Cuando se dió la Ley de Moisés a Israel, se estipularon muchas clases de ofrendas y sacrificios. Sin embargo, nadie de la nación que no fuera levita podía realizar esas funciones. Incluso había ciertas clases de servicios especiales sacerdotales que no los podían realizar todos los levitas, sino solo los que pertenecieran a la familia de Aarón. Y yendo más lejos, había ciertos servicios sacerdotales que SOLAMENTE los podía ejercer el Sumo Sacerdote, que fue primeramente Aarón y luego a la muerte se mantenía la suceción por el hijo mayor aplicando algunas otras reglas para la selección.
Cuando Jesucristo comenzó su ministerio terrestre, aun había sacerdotes sirviendo en el templo, y Caifás era el Sumo Sacerdote al tiempo de su ejecución. Aunque los judíos no aceptaron a Jesús como el Mesías, el sacerdocio levítico siguió funcionando por un tiempo, pues Jesús dijo a un leproso que fuera a cumplir su obligación de limpieza ceremonial con los sacerdotes para que ellos terminaran su limpieza.
Cuando el templo de Jerusalén fue destruído ya no hubo sacerdocio levítico en funciones.

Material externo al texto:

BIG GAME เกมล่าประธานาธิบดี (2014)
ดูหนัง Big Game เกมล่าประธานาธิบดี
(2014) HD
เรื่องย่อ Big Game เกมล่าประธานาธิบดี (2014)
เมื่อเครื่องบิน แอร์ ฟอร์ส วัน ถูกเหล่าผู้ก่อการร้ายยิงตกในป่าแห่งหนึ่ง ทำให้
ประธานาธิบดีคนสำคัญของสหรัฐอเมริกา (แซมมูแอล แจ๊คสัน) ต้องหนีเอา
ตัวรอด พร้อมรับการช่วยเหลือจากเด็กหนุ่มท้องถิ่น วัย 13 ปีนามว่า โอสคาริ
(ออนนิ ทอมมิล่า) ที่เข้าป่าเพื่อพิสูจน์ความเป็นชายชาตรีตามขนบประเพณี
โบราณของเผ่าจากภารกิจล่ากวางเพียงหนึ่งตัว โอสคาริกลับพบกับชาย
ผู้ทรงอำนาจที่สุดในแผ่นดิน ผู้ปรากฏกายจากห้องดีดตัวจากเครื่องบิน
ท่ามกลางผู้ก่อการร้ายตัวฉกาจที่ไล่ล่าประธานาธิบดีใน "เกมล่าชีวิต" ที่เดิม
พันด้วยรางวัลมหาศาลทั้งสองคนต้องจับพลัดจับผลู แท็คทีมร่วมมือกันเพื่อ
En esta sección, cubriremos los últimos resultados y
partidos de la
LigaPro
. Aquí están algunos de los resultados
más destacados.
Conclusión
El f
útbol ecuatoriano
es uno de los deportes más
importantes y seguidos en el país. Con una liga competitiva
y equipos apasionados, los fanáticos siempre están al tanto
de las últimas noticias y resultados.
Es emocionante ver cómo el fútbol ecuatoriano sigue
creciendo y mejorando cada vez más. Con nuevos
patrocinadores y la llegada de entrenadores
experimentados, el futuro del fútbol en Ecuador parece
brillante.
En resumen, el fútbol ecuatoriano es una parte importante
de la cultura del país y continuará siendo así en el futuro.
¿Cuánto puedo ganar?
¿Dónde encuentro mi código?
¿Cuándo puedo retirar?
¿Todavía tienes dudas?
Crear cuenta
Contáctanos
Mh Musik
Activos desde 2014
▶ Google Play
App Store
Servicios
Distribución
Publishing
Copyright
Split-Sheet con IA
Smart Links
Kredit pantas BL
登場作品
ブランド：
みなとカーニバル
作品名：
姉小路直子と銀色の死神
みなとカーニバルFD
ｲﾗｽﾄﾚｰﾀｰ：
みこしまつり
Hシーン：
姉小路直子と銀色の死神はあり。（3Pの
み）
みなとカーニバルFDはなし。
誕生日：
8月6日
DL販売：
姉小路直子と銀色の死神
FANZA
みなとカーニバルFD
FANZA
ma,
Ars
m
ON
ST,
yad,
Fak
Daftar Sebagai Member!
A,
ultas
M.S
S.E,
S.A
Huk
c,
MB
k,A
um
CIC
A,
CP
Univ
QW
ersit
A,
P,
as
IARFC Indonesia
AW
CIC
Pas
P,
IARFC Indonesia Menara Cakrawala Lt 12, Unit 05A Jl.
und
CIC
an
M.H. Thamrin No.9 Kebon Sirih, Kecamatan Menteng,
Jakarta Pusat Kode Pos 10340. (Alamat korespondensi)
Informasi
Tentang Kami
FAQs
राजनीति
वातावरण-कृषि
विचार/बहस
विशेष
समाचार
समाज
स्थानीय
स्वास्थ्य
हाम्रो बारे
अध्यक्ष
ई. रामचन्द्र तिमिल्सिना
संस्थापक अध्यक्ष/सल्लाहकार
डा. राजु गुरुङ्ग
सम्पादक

Los cristianos hablaban de Jesús como Sumo Sacerdote, y como sacerdote según la orden de Melquisedec, pero el servicio sacerdotal se había trasladado al santuario del templo celestial, adonde Jesús como Sumo Sacerdote sin suceción había llevado su sangre de sacrificio ante Jehová mismo. La Biblia dice que los cristianos ungidos tienen un sacerdocio en expectativa, pero ese sacerdocio será realizado junto a Jesús en los cielos, NO EN LA TIERRA. Los sacerdotes están siendo escogidos de entre la humanidad, como los primeros cristianos durante el primer siglo. Ellos son las primicias de la humanidad y son los primeros por quienes el precio de la sangre de Jesucristo se hace válido.
Los católicos se han inventado un sistema sacerdotal que no tiene nada que ver con alguno de los servicios sacerdotales que se han ofrecido a Jehová durante toda la historia humana. Los ritos y ceremonias católicas sí asemejan un sacerdocio, pero no es precisamente el que se rendía a Jehová, sino el sacerdocio que rendían los paganos a sus dioses. Los que comparan religiones han llegado a la conclusión de que la Iglesia Católica adoptó rituales paganos relacionados con el sacerdocio y los disfrazó de cristianismo.
En este tema he estado hablando sobre los hermanos especiales de Jesús y ungidos con espíritu santo. Ellos son los verdaderos sacerdotes que rendirán ese servicio en los cielos.
2Tim.3:13 (...) los hombres inicuos e impostores avanzarán de mal en peor, extraviando y siendo extraviados.
Dan.11:33 Y tocante a los que tienen perspicacia entre el pueblo, impartirán entendimiento a los muchos. (...)
... 12:10 Muchos se limpiarán y se emblanquecerán y serán refinados. Y los inicuos ciertamente actuarán inicuamente, y absolutamente ningún inicuo entenderá; pero los que tengan perspicacia entenderán.